→ WORK ITEM: Across the material below, count the lines that include the word "functions" and give only that count.

-- DATA UNDER STUDY follows --

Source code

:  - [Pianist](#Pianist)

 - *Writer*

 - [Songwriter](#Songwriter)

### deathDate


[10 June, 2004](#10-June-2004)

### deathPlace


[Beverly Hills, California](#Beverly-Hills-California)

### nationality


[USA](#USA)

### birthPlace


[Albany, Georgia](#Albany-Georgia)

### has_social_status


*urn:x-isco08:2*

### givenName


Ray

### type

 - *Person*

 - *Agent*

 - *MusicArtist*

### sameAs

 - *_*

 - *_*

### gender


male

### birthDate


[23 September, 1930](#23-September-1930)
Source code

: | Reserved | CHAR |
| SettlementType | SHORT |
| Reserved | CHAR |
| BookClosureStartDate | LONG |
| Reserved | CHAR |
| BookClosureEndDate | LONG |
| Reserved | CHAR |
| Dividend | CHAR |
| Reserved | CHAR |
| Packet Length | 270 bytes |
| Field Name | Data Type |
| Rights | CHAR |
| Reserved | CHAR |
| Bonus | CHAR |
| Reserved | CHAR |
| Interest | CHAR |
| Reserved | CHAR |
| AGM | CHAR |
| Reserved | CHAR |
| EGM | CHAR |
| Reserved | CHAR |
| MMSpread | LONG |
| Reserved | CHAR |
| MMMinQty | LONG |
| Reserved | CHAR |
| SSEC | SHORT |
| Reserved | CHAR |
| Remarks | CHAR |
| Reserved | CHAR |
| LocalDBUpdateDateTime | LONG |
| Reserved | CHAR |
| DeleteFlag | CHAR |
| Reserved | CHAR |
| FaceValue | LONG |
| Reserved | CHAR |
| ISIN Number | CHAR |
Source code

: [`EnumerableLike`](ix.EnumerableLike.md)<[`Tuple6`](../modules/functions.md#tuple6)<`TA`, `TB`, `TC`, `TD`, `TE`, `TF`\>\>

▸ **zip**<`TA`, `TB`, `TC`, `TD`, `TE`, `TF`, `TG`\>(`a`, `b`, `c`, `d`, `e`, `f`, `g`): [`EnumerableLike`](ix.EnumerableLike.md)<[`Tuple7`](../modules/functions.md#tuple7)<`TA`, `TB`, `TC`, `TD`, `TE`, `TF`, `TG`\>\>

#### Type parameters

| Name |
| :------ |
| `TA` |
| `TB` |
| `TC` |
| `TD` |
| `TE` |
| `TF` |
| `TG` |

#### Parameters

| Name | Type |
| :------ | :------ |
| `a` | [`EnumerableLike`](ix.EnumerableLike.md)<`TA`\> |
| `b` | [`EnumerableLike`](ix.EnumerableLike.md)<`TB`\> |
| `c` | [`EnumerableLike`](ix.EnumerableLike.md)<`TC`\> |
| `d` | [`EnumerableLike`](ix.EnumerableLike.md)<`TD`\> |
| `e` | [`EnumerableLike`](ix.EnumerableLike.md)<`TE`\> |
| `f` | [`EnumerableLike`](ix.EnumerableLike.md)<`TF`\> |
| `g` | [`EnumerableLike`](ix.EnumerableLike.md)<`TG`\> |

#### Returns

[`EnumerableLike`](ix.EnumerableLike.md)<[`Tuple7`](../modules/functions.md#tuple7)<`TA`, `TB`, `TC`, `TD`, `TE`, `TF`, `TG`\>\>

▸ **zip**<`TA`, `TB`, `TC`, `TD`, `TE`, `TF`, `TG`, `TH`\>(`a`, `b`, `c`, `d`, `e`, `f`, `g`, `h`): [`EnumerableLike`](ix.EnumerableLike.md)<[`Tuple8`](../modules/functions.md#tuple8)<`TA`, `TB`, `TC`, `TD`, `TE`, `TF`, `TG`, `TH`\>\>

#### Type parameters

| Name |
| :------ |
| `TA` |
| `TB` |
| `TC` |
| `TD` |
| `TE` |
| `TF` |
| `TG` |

-- DATA UNDER STUDY concluded --

→ RESPONSE: 4